The Anatomy of CriticismIn the opening pages of The Anatomy of Criticism, Northrop Frye introduced a theory of modes, of types of stories, based on the power of action held by a story’s hero. If the hero has powers superior in kind to other characters, the story is a myth; if the hero has powers superior in degree, like a Launcelot or a Charlemagne, then the story’s a romance (in the old sense of a fantastic adventure story). A hero superior to other characters but not to the world around him is a leader, the kind of protagonist you might have in an epic or a tragedy, like Macbeth or Odysseus, and so belongs to the high mimetic mode: a mode imitating life, but at a higher pitch than life is commonly lived. A hero “superior neither to other men nor to his environment” impresses us with a sense of shared humanity, and exists in the low mimetic mode. A hero with less power or agency than ourselves creates the ironic mode, a story about “bondage, frustration, or absurdity.”

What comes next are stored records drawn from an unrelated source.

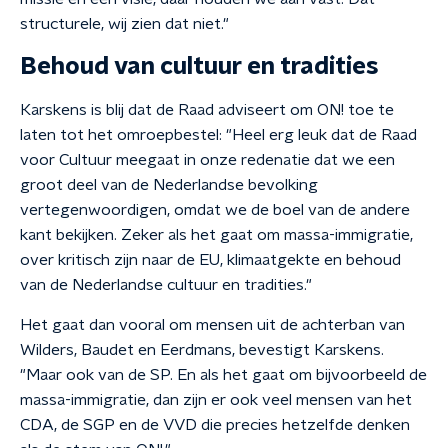
structurele, wij zien dat niet."
Behoud van cultuur en tradities
Karskens is blij dat de Raad adviseert om ON! toe te
laten tot het omroepbestel: "Heel erg leuk dat de Raad
voor Cultuur meegaat in onze redenatie dat we een
groot deel van de Nederlandse bevolking
vertegenwoordigen, omdat we de boel van de andere
kant bekijken. Zeker als het gaat om massa-immigratie,
over kritisch zijn naar de EU, klimaatgekte en behoud
van de Nederlandse cultuur en tradities."
Het gaat dan vooral om mensen uit de achterban van
Wilders, Baudet en Eerdmans, bevestigt Karskens.
"Maar ook van de SP. En als het gaat om bijvoorbeeld de
massa-immigratie, dan zijn er ook veel mensen van het
CDA, de SGP en de VVD die precies hetzelfde denken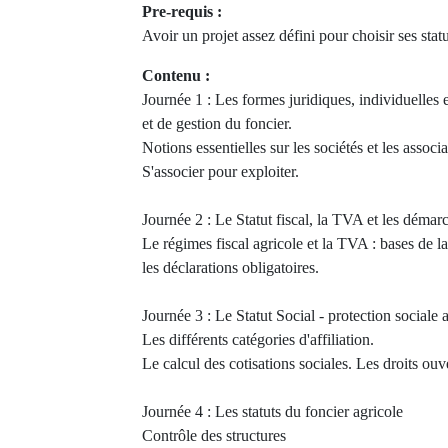
Pre-requis :
Avoir un projet assez défini pour choisir ses statu
Contenu :
Journée 1 : Les formes juridiques, individuelles et
et de gestion du foncier.
Notions essentielles sur les sociétés et les associ
S'associer pour exploiter.
Journée 2 : Le Statut fiscal, la TVA et les démar
Le régimes fiscal agricole et la TVA : bases de la
les déclarations obligatoires.
Journée 3 : Le Statut Social - protection sociale 
Les différents catégories d'affiliation.
Le calcul des cotisations sociales. Les droits ou
Journée 4 : Les statuts du foncier agricole
Contrôle des structures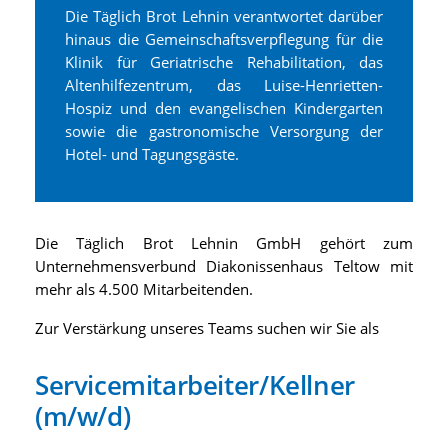
Die Täglich Brot Lehnin verantwortet darüber
hinaus die Gemeinschaftsverpflegung für die
Klinik für Geriatrische Rehabilitation, das
Altenhilfezentrum, das Luise-Henrietten-
Hospiz und den evangelischen Kindergarten
sowie die gastronomische Versorgung der
Hotel- und Tagungsgäste.
Die Täglich Brot Lehnin GmbH gehört zum
Unternehmensverbund Diakonissenhaus Teltow mit
mehr als 4.500 Mitarbeitenden.
Zur Verstärkung unseres Teams suchen wir Sie als
Servicemitarbeiter/Kellner
(m/w/d)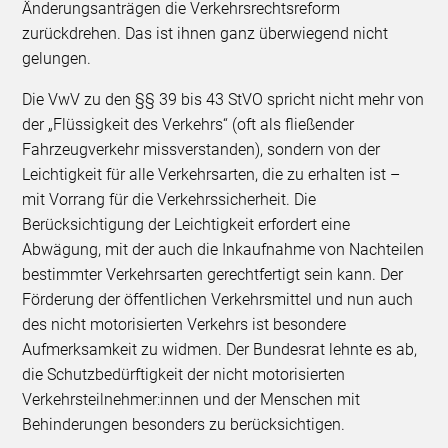
Änderungsanträgen die Verkehrsrechtsreform
zurückdrehen. Das ist ihnen ganz überwiegend nicht
gelungen.
Die VwV zu den §§ 39 bis 43 StVO spricht nicht mehr von
der „Flüssigkeit des Verkehrs“ (oft als fließender
Fahrzeugverkehr missverstanden), sondern von der
Leichtigkeit für alle Verkehrsarten, die zu erhalten ist –
mit Vorrang für die Verkehrssicherheit. Die
Berücksichtigung der Leichtigkeit erfordert eine
Abwägung, mit der auch die Inkaufnahme von Nachteilen
bestimmter Verkehrsarten gerechtfertigt sein kann. Der
Förderung der öffentlichen Verkehrsmittel und nun auch
des nicht motorisierten Verkehrs ist besondere
Aufmerksamkeit zu widmen. Der Bundesrat lehnte es ab,
die Schutzbedürftigkeit der nicht motorisierten
Verkehrsteilnehmer:innen und der Menschen mit
Behinderungen besonders zu berücksichtigen.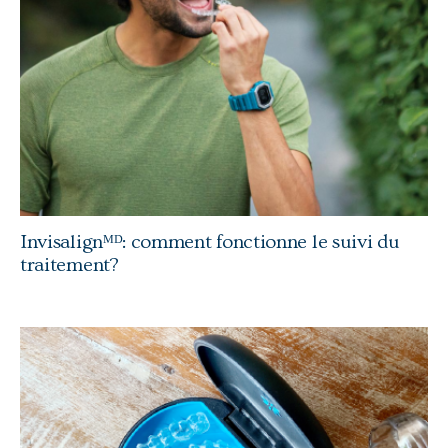
Invisalignᴹᴰ: comment fonctionne le suivi du
traitement?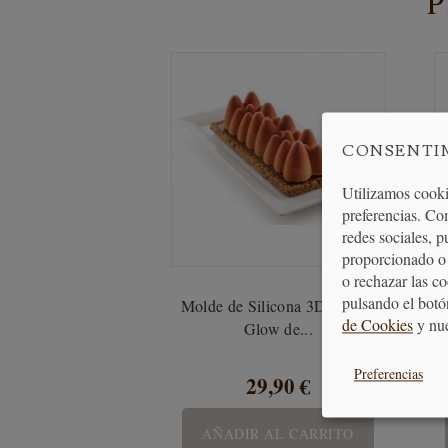
CONSENTI
Utilizamos cooki
preferencias. Co
redes sociales, 
proporcionado o 
o rechazar las c
pulsando el botó
Molde de Silicona 3D Kit Ice
Mol
de Cookies
y nu
Glow de...
Preferencias
29,90 €
AÑADIR AL CARRITO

Frye has a lot more to say about all these different modes, but that’ll do for a start. I’ve been thinking about Frye and his theory of modes with respect to Robert E. Howard and to Howard’s three great barbarian heroes: Kull, Conan, and Bran Mak Morn. It seems to me that the theory of modes helps to explain the substantive difference between the three characters; why their stories, as far as I’m concerned, feel so different one from another. All of them are characters of the romance mode, but a story in one mode can be pulled toward another, and I think that’s what’s happening with these characters.